Haywood agrees that civic engagement goes far beyond the political. “Especially now, it’s really easy to curate a community on your phone and not really look out into the world,” she says. Creating spaces and opportunities for students to challenge their beliefs, think critically about issues from various angles, and engage in productive discussion with those who believe differently helps “teach students to get outside of the worlds they’ve created for themselves not only in real life but online. You have to learn how to create a better world not only for yourself but for everybody else.”
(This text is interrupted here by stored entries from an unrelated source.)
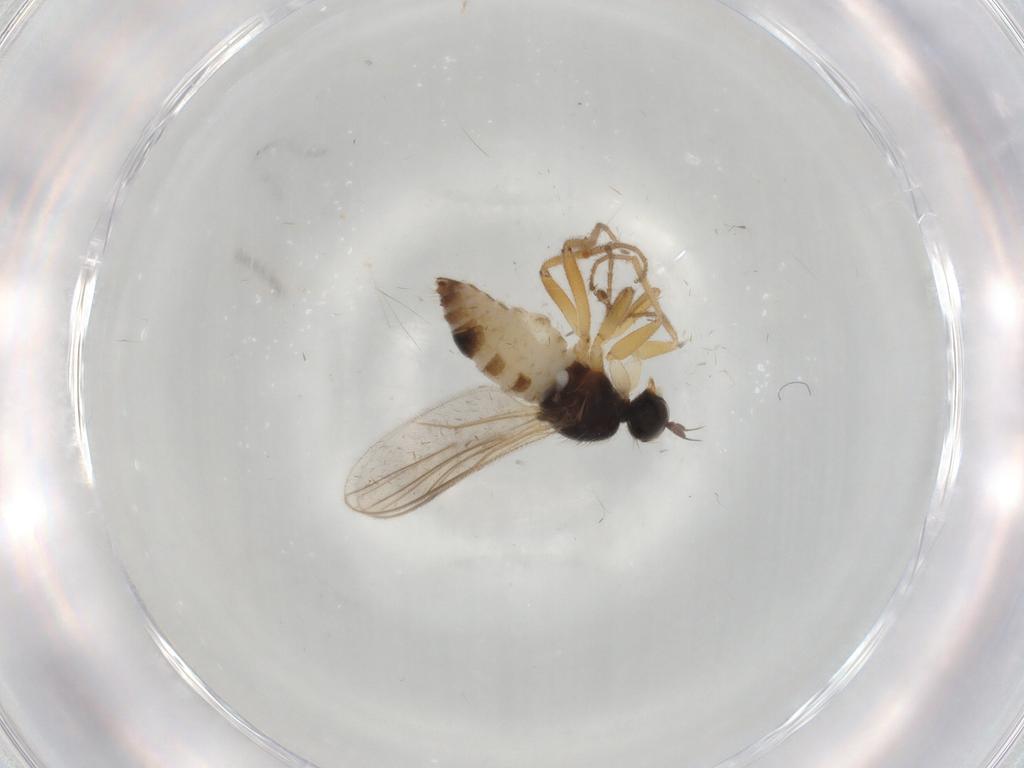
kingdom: Animalia
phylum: Arthropoda
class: Insecta
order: Diptera
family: Hybotidae
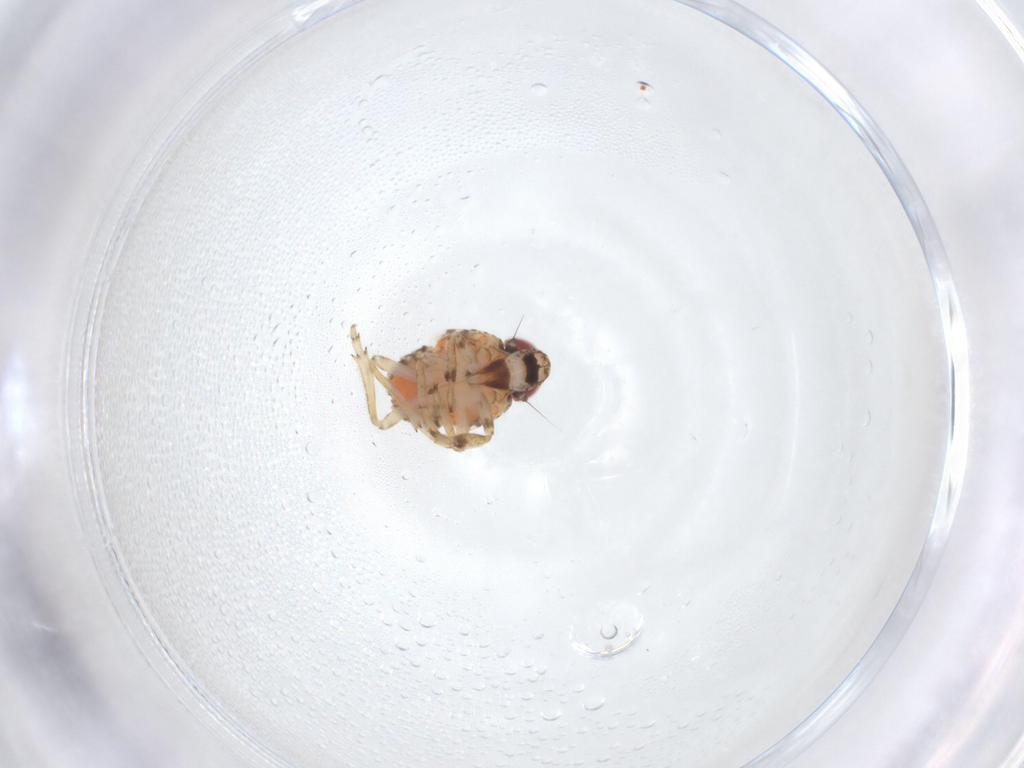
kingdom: Animalia
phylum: Arthropoda
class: Insecta
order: Hemiptera
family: Issidae
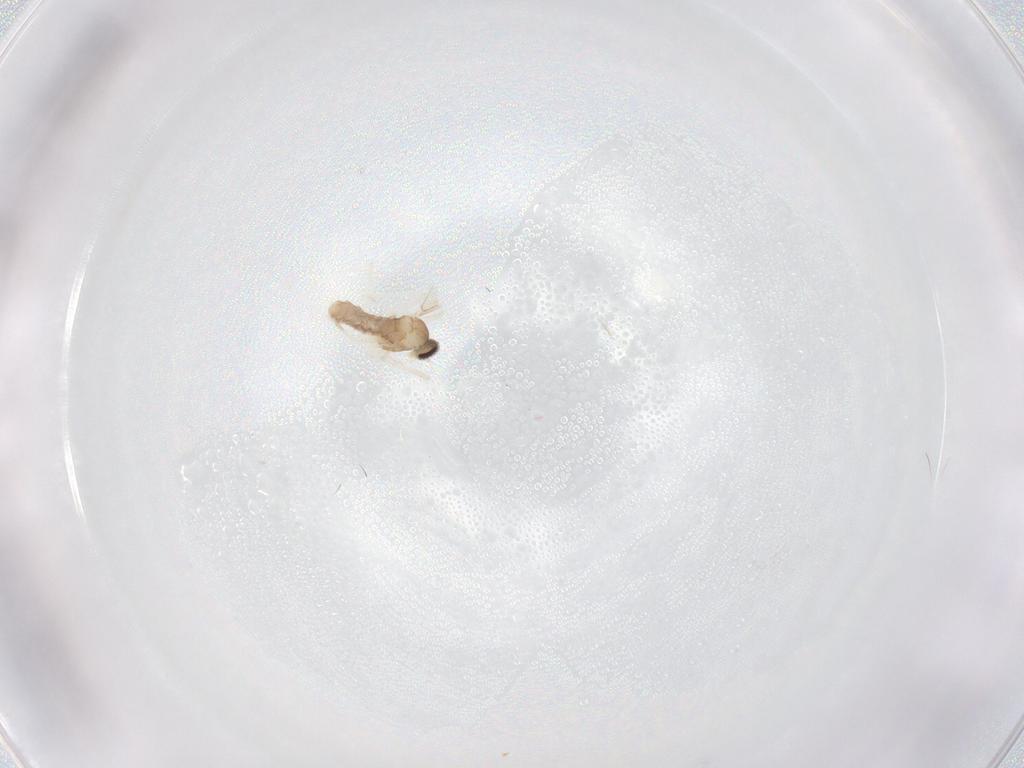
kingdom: Animalia
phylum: Arthropoda
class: Insecta
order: Diptera
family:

The future of democratic engagement on campus

Southwestern’s Voter-Friendly Campus designation will remain in place until 2020. But the staff of the Center for Integrative Learning—in collaboration with multiple groups and offices on campus, such as Mosaic, the Department of Political Science, Greek life, and several student service organizations—intend to continue their efforts to boost voter turnout, encourage student leadership, and facilitate other forms of civic engagement on campus even beyond the next election. “In the future, we hope to continue providing easy access to polling stations, information about voting, and voter registration. … The easier it is for students to engage civically, the more likely they will continue their engagement,” says Haywood. “We will also continue promoting civil discourse. Through this, we hope that Southwestern will be a campus that is not only involved in the election but also remains civil during these partisan times.”